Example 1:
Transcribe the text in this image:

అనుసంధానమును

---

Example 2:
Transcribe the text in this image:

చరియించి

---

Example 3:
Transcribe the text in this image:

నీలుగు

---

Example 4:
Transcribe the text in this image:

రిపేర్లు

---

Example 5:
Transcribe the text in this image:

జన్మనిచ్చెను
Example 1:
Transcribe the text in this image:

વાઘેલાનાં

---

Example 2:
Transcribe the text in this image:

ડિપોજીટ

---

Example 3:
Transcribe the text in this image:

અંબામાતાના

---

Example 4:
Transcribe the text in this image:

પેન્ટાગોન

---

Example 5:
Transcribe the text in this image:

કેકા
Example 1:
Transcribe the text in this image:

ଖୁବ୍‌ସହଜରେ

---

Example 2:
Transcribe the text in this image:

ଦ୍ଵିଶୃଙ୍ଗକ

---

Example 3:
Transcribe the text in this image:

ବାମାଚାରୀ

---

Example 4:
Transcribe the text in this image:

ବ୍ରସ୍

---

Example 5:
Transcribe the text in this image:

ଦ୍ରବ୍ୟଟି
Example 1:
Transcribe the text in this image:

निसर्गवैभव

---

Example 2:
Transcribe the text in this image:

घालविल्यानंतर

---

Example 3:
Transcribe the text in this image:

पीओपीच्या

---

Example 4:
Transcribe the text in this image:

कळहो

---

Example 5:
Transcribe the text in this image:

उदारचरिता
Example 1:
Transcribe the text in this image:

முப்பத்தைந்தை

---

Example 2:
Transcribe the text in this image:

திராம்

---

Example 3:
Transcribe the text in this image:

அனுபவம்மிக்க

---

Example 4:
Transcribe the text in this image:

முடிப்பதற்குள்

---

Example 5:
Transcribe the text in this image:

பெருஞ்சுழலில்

++++++++++++++++++++

_EXERCISE DESCRIPTION:_
Give back the data exactly.

_SOLUTION TO THIS EXERCISE:_
Example 1:
Transcribe the text in this image:

అనుసంధానమును

---

Example 2:
Transcribe the text in this image:

చరియించి

---

Example 3:
Transcribe the text in this image:

నీలుగు

---

Example 4:
Transcribe the text in this image:

రిపేర్లు

---

Example 5:
Transcribe the text in this image:

జన్మనిచ్చెను
Example 1:
Transcribe the text in this image:

વાઘેલાનાં

---

Example 2:
Transcribe the text in this image:

ડિપોજીટ

---

Example 3:
Transcribe the text in this image:

અંબામાતાના

---

Example 4:
Transcribe the text in this image:

પેન્ટાગોન

---

Example 5:
Transcribe the text in this image:

કેકા
Example 1:
Transcribe the text in this image:

ଖୁବ୍‌ସହଜରେ

---

Example 2:
Transcribe the text in this image:

ଦ୍ଵିଶୃଙ୍ଗକ

---

Example 3:
Transcribe the text in this image:

ବାମାଚାରୀ

---

Example 4:
Transcribe the text in this image:

ବ୍ରସ୍

---

Example 5:
Transcribe the text in this image:

ଦ୍ରବ୍ୟଟି
Example 1:
Transcribe the text in this image:

निसर्गवैभव

---

Example 2:
Transcribe the text in this image:

घालविल्यानंतर

---

Example 3:
Transcribe the text in this image:

पीओपीच्या

---

Example 4:
Transcribe the text in this image:

कळहो

---

Example 5:
Transcribe the text in this image:

उदारचरिता
Example 1:
Transcribe the text in this image:

முப்பத்தைந்தை

---

Example 2:
Transcribe the text in this image:

திராம்

---

Example 3:
Transcribe the text in this image:

அனுபவம்மிக்க

---

Example 4:
Transcribe the text in this image:

முடிப்பதற்குள்

---

Example 5:
Transcribe the text in this image:

பெருஞ்சுழலில்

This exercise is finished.